• _Excerpt_:
• Virology · Sep 2005

    Enhanced immunogenicity and protective effect conferred by vaccination with combinations of modified vaccinia virus Ankara and licensed smallpox vaccine Dryvax in a mouse model.

    • Clement A Meseda, Alonzo D Garcia, Arunima Kumar, Anne E Mayer, Jody Manischewitz, Lisa R King, Hana Golding, Michael Merchlinsky, and Jerry P Weir.
    • Laboratory of DNA Viruses, Division of Viral Products, HFM-457 Center for Biologics Evaluation and Research, Food and Drug Administration, 1401 Rockville Pike, Rockville, Bethesda, MD 20892, USA.
    • Virology. 2005 Sep 1; 339 (2): 164-75.

    AbstractSignificant adverse events are associated with vaccination with the currently licensed smallpox vaccine. Candidate new-generation smallpox vaccines such as the replication-defective modified vaccinia virus Ankara (MVA) produce very few adverse events in experimental animals and in limited human clinical trials conducted near the end of the smallpox eradication campaign. Efficacy evaluation of such new-generation vaccines will be extraordinarily complex, however, since the eradication of smallpox precludes a clinical efficacy trial and the correlates of protection against smallpox are unknown. A combination of relevant animal efficacy studies along with thorough comparative immunogenicity studies between traditional and new-generation smallpox vaccines will be necessary for vaccine licensure. In the present study, a variety of immune responses elicited by MVA and the licensed smallpox vaccine Dryvax in a murine model were compared, with a focus on mimicking conditions and strategies likely to be employed in human vaccine trials. Immunization of mice with MVA, using several relevant vaccination routes including needle-free delivery, elicited humoral and cellular immune responses qualitatively similar to those elicited by vaccination with Dryvax. Similar levels of vaccinia-specific IgG and neutralizing antibody were elicited by Dryvax and MVA when higher doses (approximately 1 log) of MVA were used for immunization. Antibody levels peaked at about 6 weeks post-immunization and remained stable for at least 15 weeks. A booster immunization of either MVA or Dryvax following an initial priming immunization with MVA resulted in an enhanced IgG titer and neutralizing antibody response. In addition, both Dryvax and various MVA vaccination protocols elicited antibody responses to the extracellular enveloped form of the virus and afforded protection against a lethal intranasal challenge with vaccinia virus WR.

• _Data provided_:
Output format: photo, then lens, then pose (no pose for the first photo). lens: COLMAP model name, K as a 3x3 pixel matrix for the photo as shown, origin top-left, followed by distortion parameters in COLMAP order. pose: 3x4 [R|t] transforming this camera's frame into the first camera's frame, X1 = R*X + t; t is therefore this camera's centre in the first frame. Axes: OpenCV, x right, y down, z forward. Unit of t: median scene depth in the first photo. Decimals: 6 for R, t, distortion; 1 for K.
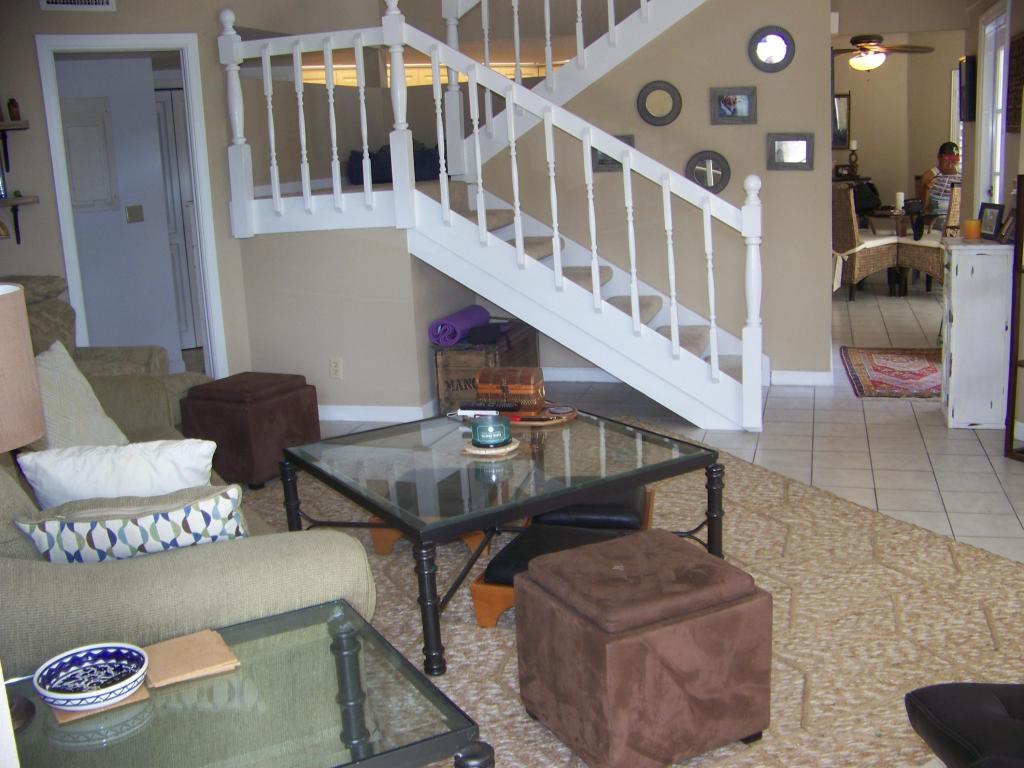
lens RADIAL K [[1110.1, 0, 516.2], [0, 1110.1, 396.7], [0, 0, 1]] dist [-0.282482, 0.445889]
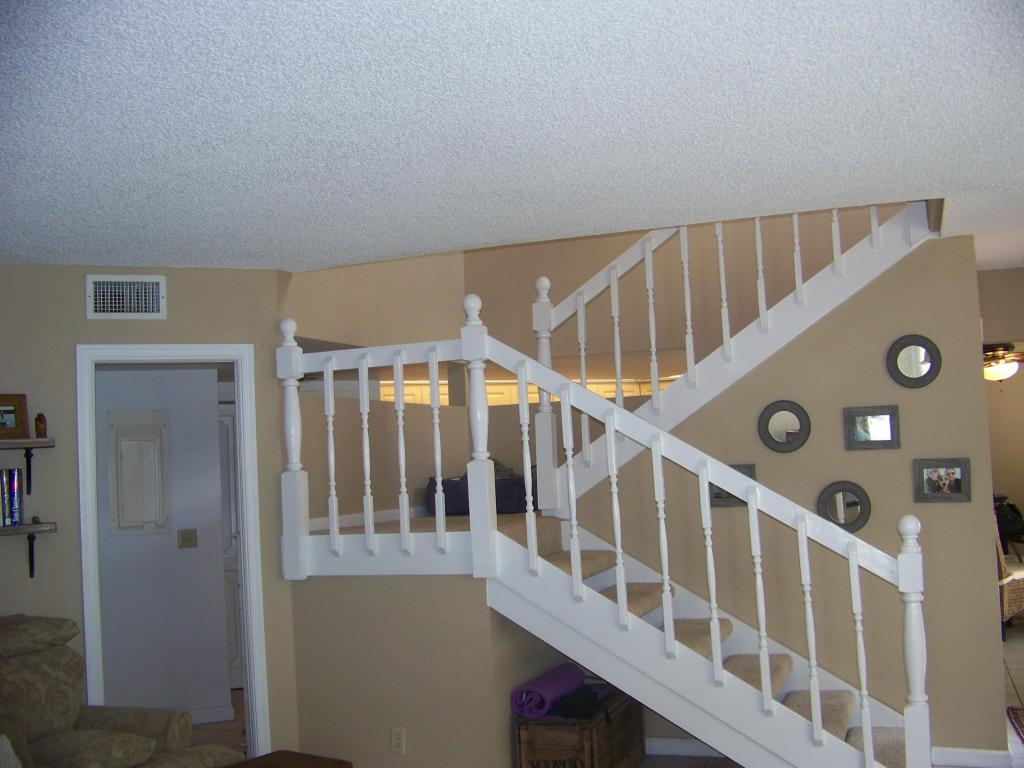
lens RADIAL K [[1090.4, 0, 532.3], [0, 1090.4, 381.4], [0, 0, 1]] dist [-0.168677, 0.039200]
pose [[0.997358, -0.001273, -0.072626, -0.004541], [-0.019757, 0.957393, -0.288110, -0.057627], [0.069898, 0.288784, 0.954839, 0.171303]]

• _To do_:
[a] Answer these questions from the smallpox vaccine abstract:
(i) In which journal, and in what month and year, was the study published?
(ii) At about how many weeks after immunization did antibody levels peak?
(iii) Which virus was used for the lethal intranasal challenge?
[b] Rewrite the smallpox vaccine abstract between "Enhanced immunogenicity and" and "Jerry P Weir.", inclusive, switching "mouse model" to "murine model".
[c] Summarize the smallpox vaccine abstract in two sentences.
The listing is not needed for this work.

• _Answers for each item_:
[a]
(i) Virology, September 2005
(ii) About 6 weeks
(iii) Vaccinia virus WR

[b]
Enhanced immunogenicity and protective effect conferred by vaccination with combinations of modified vaccinia virus Ankara and licensed smallpox vaccine Dryvax in a murine model.

    • Clement A Meseda, Alonzo D Garcia, Arunima Kumar, Anne E Mayer, Jody Manischewitz, Lisa R King, Hana Golding, Michael Merchlinsky, and Jerry P Weir.

[c] In a mouse model, the study compared immune responses elicited by modified vaccinia virus Ankara (MVA) and the licensed smallpox vaccine Dryvax, because licensing new-generation vaccines will require animal efficacy and comparative immunogenicity studies. MVA elicited responses qualitatively similar to those elicited by Dryvax, with comparable antibody levels at higher MVA doses and enhanced titers after boosting, and both vaccines protected against a lethal intranasal challenge with vaccinia virus WR.